The belief of Minsky in the late seventies appeared
to be that what was needed was an effective
way of training multilayer perceptrons. The quick
fix committee nets of Nilsson were ignored for
reasons that seem to be accidental. Training a
single neuron by the method of Rosenblatt
(and Widrow, and others) didn't appear to generalise
in a way that people thought right and
natural. Certainly, training the committee net
was found experimentally not to always work,
but
the ad hoc fix of adding more units usually
managed to give success. Just why was not
entirely clear. And then came the the idea of
following the linear summation by a smooth
approximation to the step function that
had been used up to this point. This allowed
one to use
a little elementary calculus, together with a
few minor fudges, to train nets of arbitrary
complexity. Actually, what it really did was to
give a rationale for doing what was being done
anyway, but such is the power of myth that a belief
was born that the new neural nets were the
answer to the prayers that the Artificial Intelligentsia
muttered to their heathen and
doubtless robotic gods. The triumph of hope over
experience seems to be an enduring feature of
human existence.
The Back-Propagation algorithm then allows one to train multilayer perceptrons, the species of Neural Net to which you were introduced in the first chapter. They don't always converge to a solution, but it is found experimentally that adding a few extra units often works, just as with committee nets. This is not a coincidence. It is also found that the net can learn only rather simple patterns in a reasonable time, and that huge times are needed for the case where the data set is at all complicated. I shall discuss the algorithm a little later, and explain why it behaves as it does.

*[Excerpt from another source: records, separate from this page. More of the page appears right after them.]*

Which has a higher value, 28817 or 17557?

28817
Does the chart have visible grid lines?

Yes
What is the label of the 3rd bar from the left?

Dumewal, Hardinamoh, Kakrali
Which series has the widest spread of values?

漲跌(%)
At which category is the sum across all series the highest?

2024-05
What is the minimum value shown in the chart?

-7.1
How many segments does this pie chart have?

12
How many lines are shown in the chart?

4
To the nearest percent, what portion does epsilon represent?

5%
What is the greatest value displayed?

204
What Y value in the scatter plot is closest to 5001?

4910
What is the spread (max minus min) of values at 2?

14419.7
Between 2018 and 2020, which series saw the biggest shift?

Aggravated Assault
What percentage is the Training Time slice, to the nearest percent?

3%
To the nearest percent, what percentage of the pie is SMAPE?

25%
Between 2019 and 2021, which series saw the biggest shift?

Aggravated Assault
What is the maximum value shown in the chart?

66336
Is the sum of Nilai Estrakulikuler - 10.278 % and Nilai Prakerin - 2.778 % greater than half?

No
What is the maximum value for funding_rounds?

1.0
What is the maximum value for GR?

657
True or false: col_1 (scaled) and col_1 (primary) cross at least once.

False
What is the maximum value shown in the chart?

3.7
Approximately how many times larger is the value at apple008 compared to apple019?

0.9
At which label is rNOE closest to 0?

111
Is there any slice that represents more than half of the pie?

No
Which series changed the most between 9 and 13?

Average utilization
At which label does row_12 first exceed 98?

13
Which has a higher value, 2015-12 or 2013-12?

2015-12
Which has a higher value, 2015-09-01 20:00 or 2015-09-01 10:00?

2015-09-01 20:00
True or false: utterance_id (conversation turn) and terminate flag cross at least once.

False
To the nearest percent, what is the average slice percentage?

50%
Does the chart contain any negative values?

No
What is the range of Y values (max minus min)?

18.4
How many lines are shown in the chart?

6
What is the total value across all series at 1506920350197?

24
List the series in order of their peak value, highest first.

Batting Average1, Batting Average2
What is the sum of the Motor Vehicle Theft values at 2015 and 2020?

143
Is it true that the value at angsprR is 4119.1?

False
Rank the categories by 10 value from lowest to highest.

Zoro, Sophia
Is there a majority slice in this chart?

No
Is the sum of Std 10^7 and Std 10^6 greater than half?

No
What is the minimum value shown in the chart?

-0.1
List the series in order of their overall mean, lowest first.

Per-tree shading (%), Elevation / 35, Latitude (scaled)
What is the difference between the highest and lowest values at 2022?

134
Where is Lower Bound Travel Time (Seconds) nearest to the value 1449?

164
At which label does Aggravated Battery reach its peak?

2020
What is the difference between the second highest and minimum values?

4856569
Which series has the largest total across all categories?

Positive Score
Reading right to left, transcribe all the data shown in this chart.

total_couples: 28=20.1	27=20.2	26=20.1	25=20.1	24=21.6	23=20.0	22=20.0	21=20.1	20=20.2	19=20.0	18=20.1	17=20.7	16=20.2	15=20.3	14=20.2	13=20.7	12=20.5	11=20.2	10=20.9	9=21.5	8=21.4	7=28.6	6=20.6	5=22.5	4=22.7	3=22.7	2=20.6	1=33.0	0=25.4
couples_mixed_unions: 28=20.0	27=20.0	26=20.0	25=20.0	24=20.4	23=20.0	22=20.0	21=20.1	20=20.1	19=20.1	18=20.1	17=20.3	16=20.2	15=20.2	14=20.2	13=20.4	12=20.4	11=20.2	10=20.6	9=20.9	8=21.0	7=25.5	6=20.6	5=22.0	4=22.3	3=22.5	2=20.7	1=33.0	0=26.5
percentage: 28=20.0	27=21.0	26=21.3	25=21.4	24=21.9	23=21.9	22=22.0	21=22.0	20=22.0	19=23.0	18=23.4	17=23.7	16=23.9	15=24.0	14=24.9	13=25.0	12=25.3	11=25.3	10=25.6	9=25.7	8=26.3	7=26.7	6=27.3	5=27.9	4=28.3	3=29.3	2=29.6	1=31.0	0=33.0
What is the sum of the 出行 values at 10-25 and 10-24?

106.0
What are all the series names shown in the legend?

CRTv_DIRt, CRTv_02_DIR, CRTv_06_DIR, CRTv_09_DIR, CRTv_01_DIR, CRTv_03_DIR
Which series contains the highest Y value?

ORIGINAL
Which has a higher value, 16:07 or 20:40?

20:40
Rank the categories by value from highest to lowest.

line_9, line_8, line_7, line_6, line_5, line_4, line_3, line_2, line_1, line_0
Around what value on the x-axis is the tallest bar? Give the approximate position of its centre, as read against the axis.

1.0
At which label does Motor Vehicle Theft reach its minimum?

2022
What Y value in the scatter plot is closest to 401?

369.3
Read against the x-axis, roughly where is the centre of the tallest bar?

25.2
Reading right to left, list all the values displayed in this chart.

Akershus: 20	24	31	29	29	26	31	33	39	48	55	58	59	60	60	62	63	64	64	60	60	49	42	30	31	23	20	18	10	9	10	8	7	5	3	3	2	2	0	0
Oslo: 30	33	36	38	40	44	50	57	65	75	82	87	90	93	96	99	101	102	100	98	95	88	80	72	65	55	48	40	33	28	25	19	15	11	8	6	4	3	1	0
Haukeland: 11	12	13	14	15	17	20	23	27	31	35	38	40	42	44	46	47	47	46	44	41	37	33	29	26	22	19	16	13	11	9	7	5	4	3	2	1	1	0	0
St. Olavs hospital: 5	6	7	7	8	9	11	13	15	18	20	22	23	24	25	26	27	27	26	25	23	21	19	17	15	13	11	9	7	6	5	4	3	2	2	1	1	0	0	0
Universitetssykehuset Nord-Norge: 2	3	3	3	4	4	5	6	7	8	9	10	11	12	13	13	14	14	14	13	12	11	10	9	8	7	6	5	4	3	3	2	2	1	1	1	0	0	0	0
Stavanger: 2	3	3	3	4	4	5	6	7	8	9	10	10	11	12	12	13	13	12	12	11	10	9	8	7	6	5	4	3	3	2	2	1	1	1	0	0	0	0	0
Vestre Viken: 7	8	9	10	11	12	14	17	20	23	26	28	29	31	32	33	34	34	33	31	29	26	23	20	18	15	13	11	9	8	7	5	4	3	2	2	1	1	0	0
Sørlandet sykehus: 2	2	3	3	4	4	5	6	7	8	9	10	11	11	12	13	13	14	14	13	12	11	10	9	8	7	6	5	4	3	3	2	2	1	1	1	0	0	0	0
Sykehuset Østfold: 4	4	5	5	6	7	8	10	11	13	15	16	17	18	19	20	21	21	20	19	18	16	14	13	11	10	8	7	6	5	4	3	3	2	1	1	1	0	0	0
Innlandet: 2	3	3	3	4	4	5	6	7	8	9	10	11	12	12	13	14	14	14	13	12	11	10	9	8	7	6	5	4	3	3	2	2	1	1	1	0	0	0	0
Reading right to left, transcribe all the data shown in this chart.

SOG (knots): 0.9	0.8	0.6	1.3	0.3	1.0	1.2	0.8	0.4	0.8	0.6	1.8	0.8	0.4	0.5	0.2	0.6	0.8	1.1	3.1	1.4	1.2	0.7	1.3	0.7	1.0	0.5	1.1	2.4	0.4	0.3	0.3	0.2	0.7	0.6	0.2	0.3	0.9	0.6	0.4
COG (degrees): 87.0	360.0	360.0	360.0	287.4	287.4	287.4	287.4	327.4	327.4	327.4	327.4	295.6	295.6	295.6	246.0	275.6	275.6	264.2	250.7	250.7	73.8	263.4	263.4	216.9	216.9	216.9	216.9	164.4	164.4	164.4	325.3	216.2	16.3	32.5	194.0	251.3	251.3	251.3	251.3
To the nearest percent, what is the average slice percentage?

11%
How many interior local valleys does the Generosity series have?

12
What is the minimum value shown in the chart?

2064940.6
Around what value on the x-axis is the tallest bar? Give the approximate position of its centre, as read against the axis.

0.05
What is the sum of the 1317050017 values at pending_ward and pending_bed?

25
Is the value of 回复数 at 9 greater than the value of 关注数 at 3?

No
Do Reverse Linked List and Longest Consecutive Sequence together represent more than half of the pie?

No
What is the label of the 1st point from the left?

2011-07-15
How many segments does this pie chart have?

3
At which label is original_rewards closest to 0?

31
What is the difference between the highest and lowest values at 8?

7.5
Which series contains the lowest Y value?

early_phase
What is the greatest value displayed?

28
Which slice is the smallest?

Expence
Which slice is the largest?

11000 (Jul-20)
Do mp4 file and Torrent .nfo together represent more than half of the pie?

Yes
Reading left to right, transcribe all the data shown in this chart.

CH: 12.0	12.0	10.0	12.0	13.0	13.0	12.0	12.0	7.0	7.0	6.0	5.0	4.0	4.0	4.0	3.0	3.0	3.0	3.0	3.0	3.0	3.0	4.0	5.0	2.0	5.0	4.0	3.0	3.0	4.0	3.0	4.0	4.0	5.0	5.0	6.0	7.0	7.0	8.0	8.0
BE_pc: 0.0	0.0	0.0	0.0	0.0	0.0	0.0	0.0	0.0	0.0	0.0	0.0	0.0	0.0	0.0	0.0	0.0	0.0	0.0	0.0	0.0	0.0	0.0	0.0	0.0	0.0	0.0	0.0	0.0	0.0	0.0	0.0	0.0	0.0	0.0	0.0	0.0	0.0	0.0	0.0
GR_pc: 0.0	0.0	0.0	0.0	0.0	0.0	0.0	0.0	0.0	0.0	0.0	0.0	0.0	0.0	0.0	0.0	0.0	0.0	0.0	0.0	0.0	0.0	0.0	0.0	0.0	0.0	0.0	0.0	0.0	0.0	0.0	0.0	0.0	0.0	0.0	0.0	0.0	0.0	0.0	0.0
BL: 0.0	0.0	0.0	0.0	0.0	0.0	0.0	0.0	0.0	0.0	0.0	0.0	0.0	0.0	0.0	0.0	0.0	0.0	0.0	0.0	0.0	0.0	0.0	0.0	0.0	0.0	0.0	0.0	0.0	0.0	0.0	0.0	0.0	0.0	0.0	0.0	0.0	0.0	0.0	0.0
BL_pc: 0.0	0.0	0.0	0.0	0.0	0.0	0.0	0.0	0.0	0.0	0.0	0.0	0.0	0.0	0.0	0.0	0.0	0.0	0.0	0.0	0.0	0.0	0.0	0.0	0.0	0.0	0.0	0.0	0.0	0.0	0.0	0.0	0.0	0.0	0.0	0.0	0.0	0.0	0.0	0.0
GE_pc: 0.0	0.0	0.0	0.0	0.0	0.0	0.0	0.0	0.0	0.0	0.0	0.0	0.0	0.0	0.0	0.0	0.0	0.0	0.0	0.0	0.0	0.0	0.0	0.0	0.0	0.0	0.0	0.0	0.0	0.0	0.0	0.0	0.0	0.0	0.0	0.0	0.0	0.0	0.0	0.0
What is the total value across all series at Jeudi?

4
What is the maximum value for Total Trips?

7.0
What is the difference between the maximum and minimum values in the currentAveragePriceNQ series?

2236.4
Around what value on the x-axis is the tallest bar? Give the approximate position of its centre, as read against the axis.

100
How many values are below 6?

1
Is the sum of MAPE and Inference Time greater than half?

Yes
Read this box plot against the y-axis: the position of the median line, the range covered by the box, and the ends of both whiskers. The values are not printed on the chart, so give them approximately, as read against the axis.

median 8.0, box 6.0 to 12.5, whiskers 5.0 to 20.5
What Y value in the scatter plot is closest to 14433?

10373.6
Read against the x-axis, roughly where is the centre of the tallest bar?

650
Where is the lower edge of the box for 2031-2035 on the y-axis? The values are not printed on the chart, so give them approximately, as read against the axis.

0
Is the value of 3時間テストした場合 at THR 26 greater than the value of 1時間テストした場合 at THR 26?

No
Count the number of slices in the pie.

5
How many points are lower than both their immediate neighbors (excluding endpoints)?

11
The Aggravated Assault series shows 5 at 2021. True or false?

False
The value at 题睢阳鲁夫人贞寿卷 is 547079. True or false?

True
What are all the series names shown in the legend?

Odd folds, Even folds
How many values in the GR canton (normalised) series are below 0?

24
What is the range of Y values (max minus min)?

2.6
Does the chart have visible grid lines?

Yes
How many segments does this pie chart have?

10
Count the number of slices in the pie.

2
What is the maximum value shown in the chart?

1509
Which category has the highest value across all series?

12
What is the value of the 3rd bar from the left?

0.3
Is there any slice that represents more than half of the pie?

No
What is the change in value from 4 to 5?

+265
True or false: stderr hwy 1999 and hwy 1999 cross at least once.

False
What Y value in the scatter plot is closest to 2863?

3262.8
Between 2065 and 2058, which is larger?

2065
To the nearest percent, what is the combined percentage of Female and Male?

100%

At the same time, the neurophysiologists were finding out what was being done and were less than enthusiastic about MLPs as models of anything inside anybody's head. The evidence against the core idea of neurons as adaptive weighted majority gates (which fired provided that the weighted sum of inputs exceeded some threshold), has been accumulating. While some may possibly work in this way, there seems to be much more than that going on in brains.
Other types of neural net were investigated around this time, and a number have survived. I shall deal with them rather briefly in later sections. Among them, the Kohonen net, the Adaptive Resonance net of Grossberg, the Probabilistic Neural Nets of Specht, the Hopfield nets and various other `architectures' such as the Neocognitron are going to get some attention.
In surveying the plethora of Neural Nets at the present time, there is a strong sense of having entered a menagerie, and moreover one on which no taxonomist has been consulted. I shall try to reduce the sense of anomie and focus on what kinds of things these nets accomplish, rather than on drawing wiring diagrams, which appear to be the main conceptual tool offered to the perplexed student.
My collaborator of many years, Dr. Chris deSilva, has written an elegant account of certain of these and has kindly given me permission to include a substantial article he has written explaining how some of them work.